We are planning to ingest close to 100GB/day for the next 2 years. Eventually, we are estimating that the ingestion count shall touch 300/GB day. The requirement is to have data available/online for 90 days (hot/warm/cold) while all data older than 90 days shall be frozen and archived for 10 years. Yes, that is a major storage requirement, but given that our Splunk components shall be setup in the AWS Cloud environment, we do have the ability to scale up on storage over time.
We have 4 indexers (installed on RHEL Linux instances) in a cluster with specs of 16 CPU and 64GB RAM each. The indexers are expected to achieve at least 800 IOPS at full capacity, but not much more, at least for now since we are only planning to ingest 100 GB/day. The plan is to store the hot, warm, and cold buckets on a single volume while the frozen/archived data shall be restored on a second volume.

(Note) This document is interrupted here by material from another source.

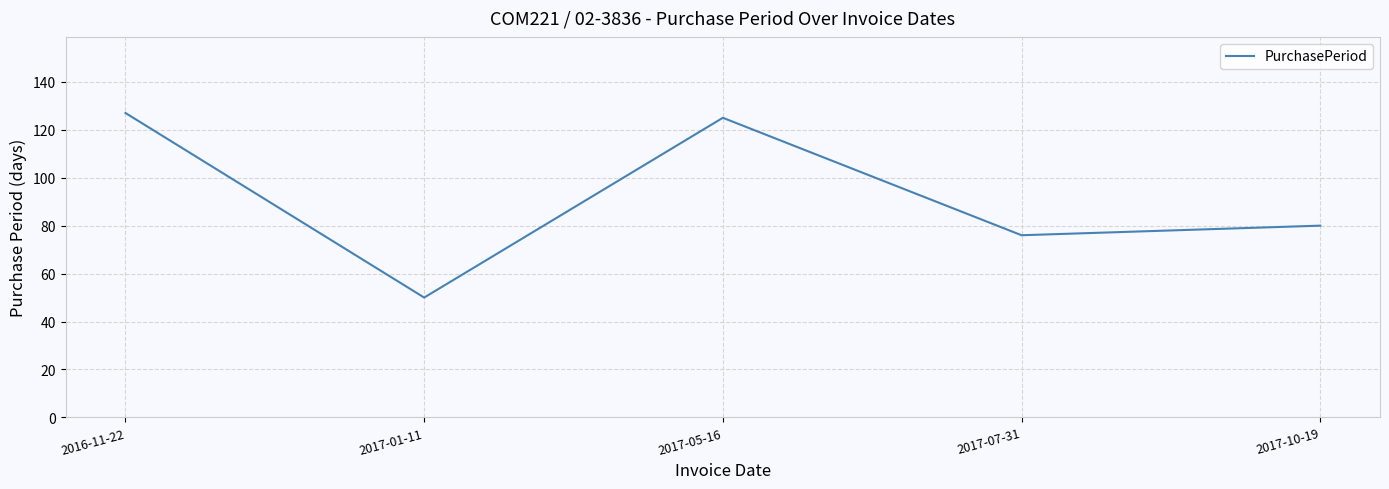

The chart shows a value of 18 at 2017-07-31. True or false?

False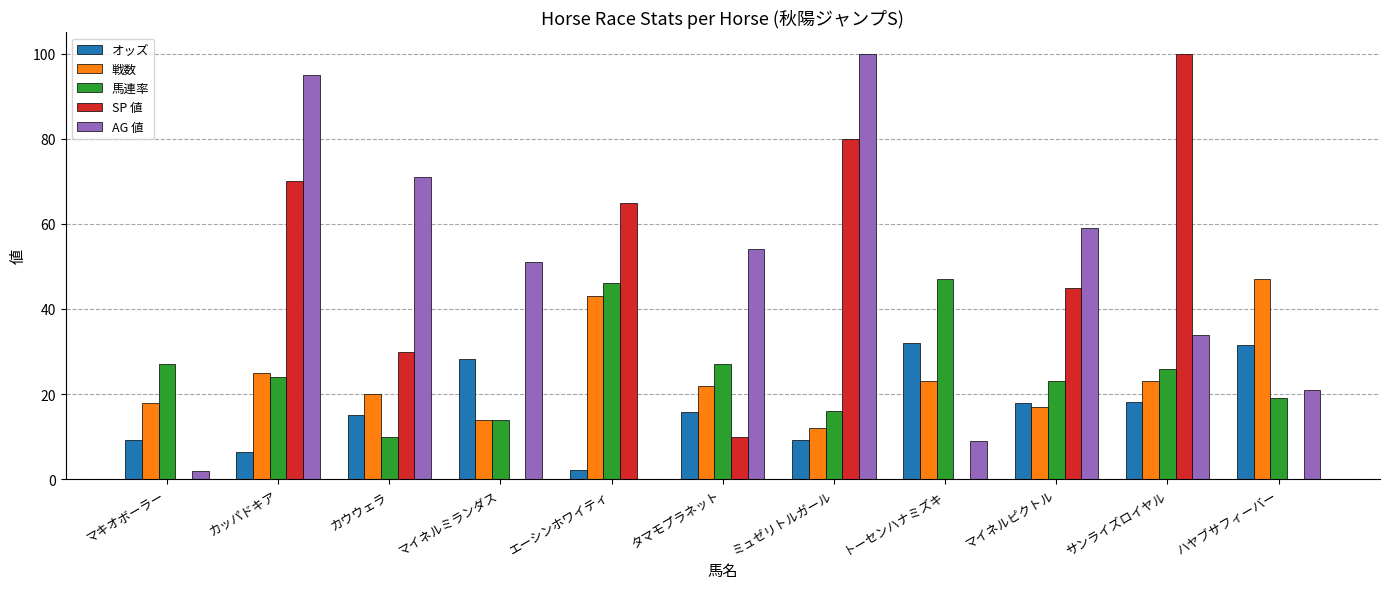

The AG 値 series shows 13.2 at トーセンハナミズキ. True or false?

False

Based on these details, which RAID level and count of disks per volume would be recommended for this setup?
only one hint, don't use RAID5 because is less performant than RAID 1 or RAID1+0: this is the indicazioni of Splunk Support.
You can choose between RAID1 or RAID1+0 OR RAID 0 depending on the HA requirements and the features of the host provider: on premise I always use RAID1+0, in cloud you have only to be sure to have redundancy.